『週刊女性』web版2024年4月16日配信『なんで男女差16倍? 慶應大がワタミと組んだ『学生の食事支援』が差別と炎上、ワタミ広報が答えた“意図”』に目がとまった。
慶應義塾大学が「ワタミ」と協力し、学生向けに「ワタミの宅食」を届けるなどの食事支援を打ち出すことを発表した。
しかしその内容が「男性差別・男子学生差別」だと批判を呼んでいるというもの。
一般的にいえば、学生への支援なら喜ばれるはずが、なぜこんな批判が生まれているのか。
支援対象者はまず、「女子学生」に限定したうえで、その後に男女問わず「生活困窮学生」への支援もおこなうともしている。後者の生活困窮学生への支援が、女子学生への支援と比較して対象人数も食事配布回数も著しく少なくなっている。
このことで炎上している。支援対象の設定方法や、これでは男性差別になってしまうという疑問など、批判が出ている。
さて、食事や経済的困窮については、女性特有の問題ではなく、男女共通に降りかかるものである。生理用品への支援などとは性格が異なる。
しかしながら、女子学生のみを対象にし、男子学生は一応「生活困窮者」として対象になっているものの、後回しにされ、かなりの数が排除されている。これでは男性差別・ジェンダー差別ということになってしまう。
同雑誌では、「ワタミ」と慶應義塾大学に取材を試みている。「ワタミ」の回答については、あまりにもどうかと思うものだった。また慶應義塾大学に至っては、回答がなかったとしている。
「ジェンダー平等」のはき違え
ジェンダー平等というのは、性別にかかわらず自分らしく生きられること、また性別によって不利益を受けないようにしていくことというのが、前提であろう。
しかし一部の「フェミニスト」を自称する「頭の古いおばはん」たちや、その背景にいる「頭の古いおっさん」など、保守的・反動的・封建的な人たちは、ジェンダー概念を封建的にすり替えている様子である。
- 女性を絶対的弱者扱いで守れ。女性ちやほやしろ、下駄を履かせられて当然。
- 男性はいついかなるときも加害属性の原罪を持つ。男性にはどんな不利益を与えても当然。
- 特権性など持っていない男性が被害を受けたときに、苦言や抗議を出すのは、それ自体が女性差別だ。
そのような行為を「フェミニズム」だとすり替えたうえで、暴言や恫喝で周囲に押しつけている。これは、「慈悲的フェミニズム」とも呼ばれるような、家父長制パターナリズムの押しつけである。これでは本来のジェンダー平等の概念を真っ向から否定する、家父長制パターナリズムをさらにこじらせた代物を「フェミニズム」だと偽装しての焼き直し、保守的封建的な概念を押しつけるバックラッシュになってしまう。

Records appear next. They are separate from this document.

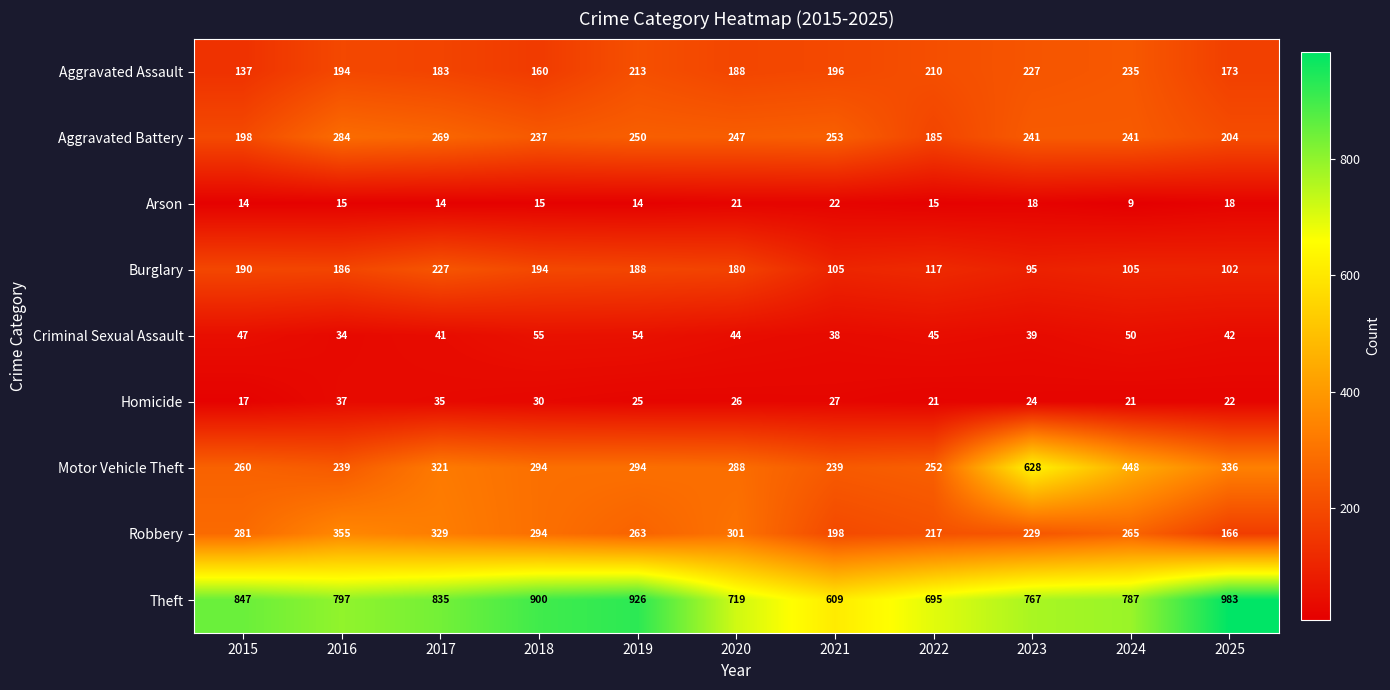

List the labels in order of Criminal Sexual Assault value, smallest first.

2016, 2021, 2023, 2017, 2025, 2020, 2022, 2015, 2024, 2019, 2018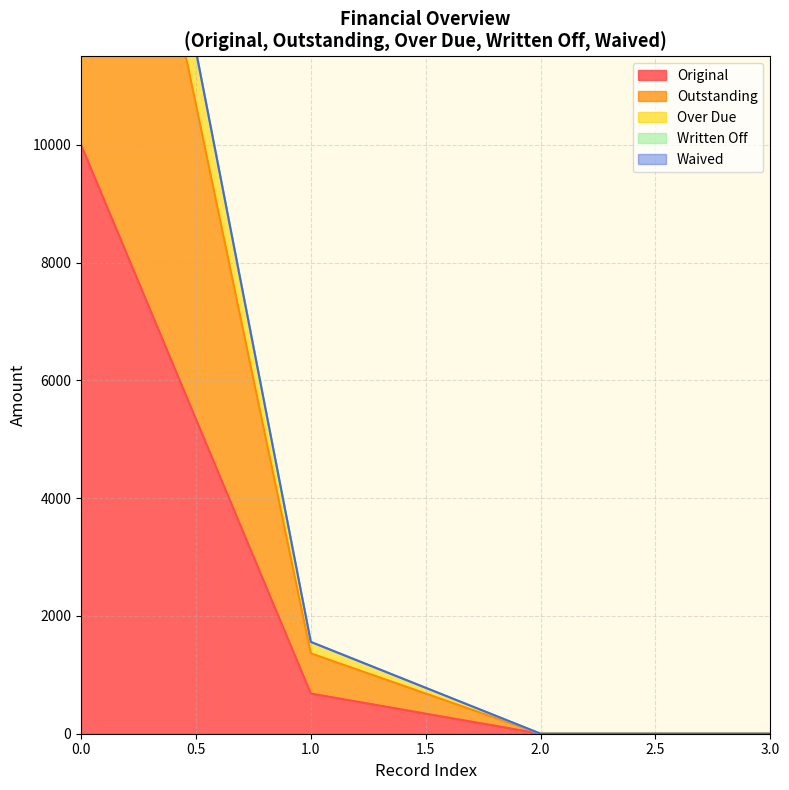

The value of Original at 3.0 is 4194.4. True or false?

False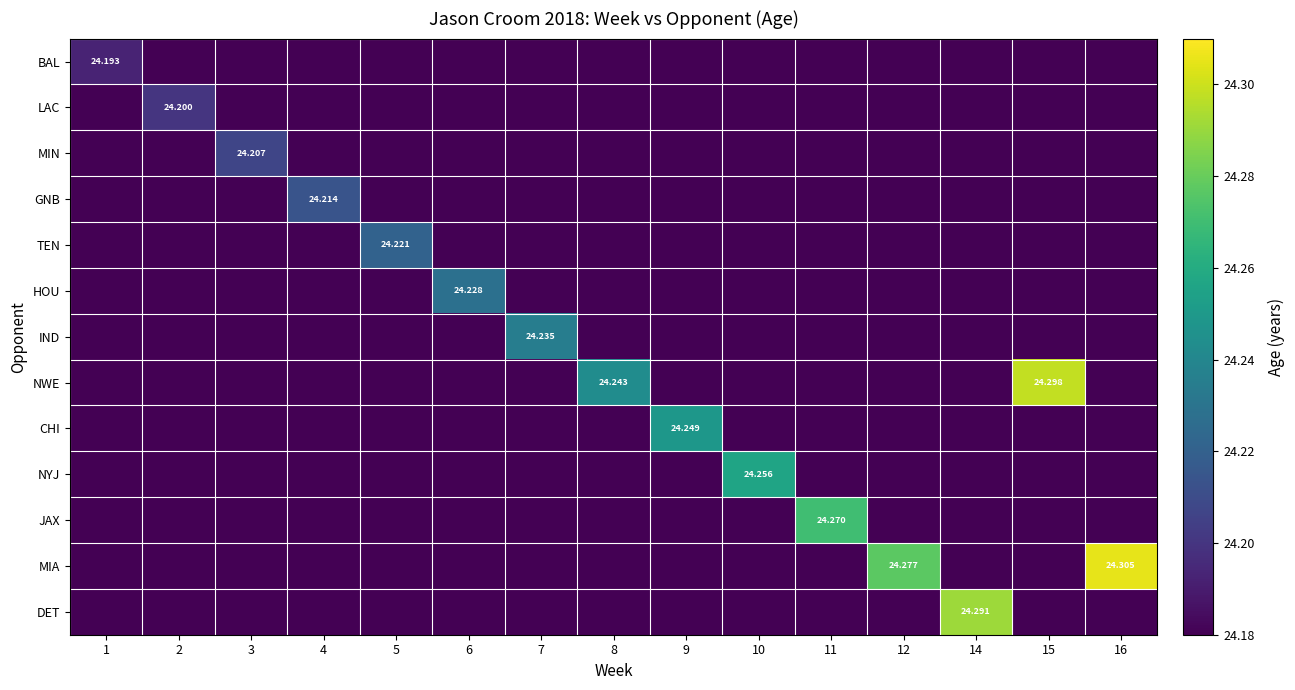

The IND series shows 24.2 at 16. True or false?

True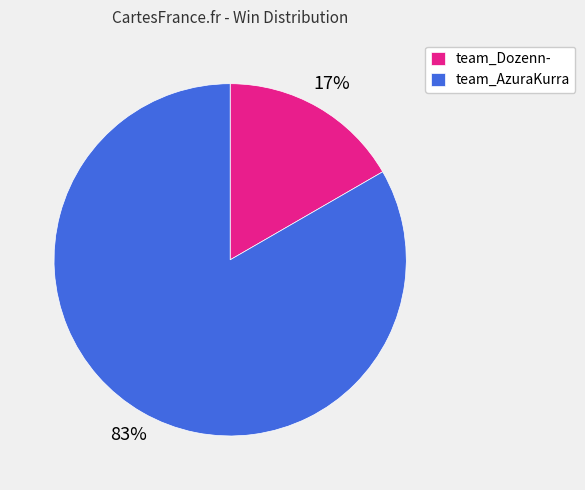

What is the smallest slice in the pie chart?

team_Dozenn-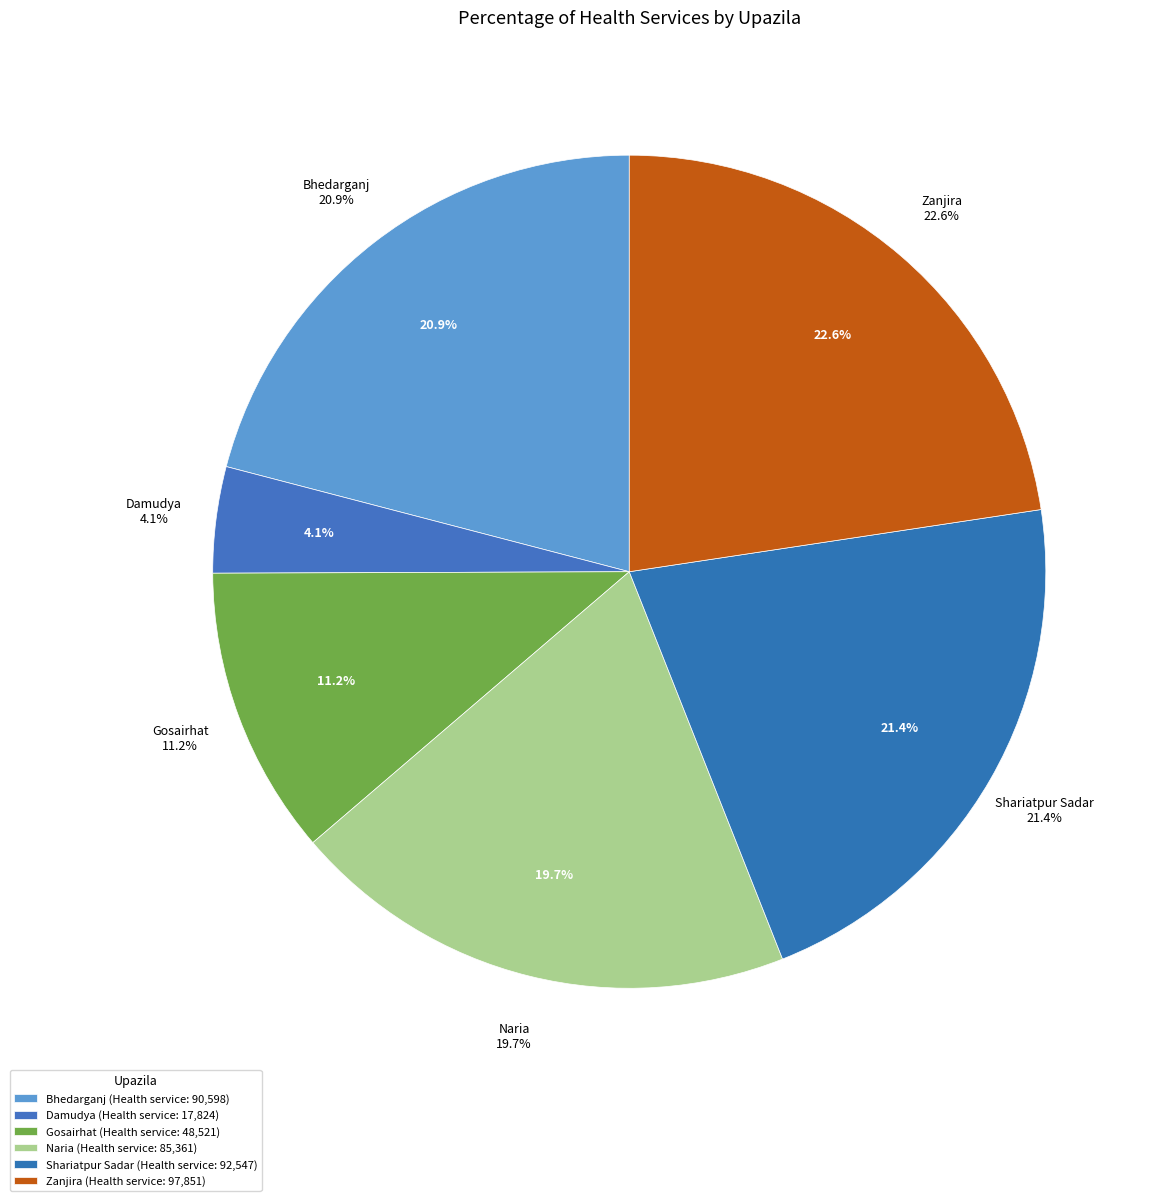

Count the number of slices in the pie.

6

そのようなおかしな方向に進んでいるような風潮も、一部に見受けられる。
しかも「フェミニスト」を自称する人の一部が「権力者」に転化し、従来的な権力を持つ一部階層に取り込んで結託して、そういう間違ったことを当然視しておこなっているようにも見える。
こういう自称「フェミニスト」が暴れまくる風潮が強まり、市民団体や政党の意思決定を乗っ取るなどもして、おかしなことになっている。
そして大多数の男性や女性が不利益を受けるとばかりの、新たな階層差別にもなっている。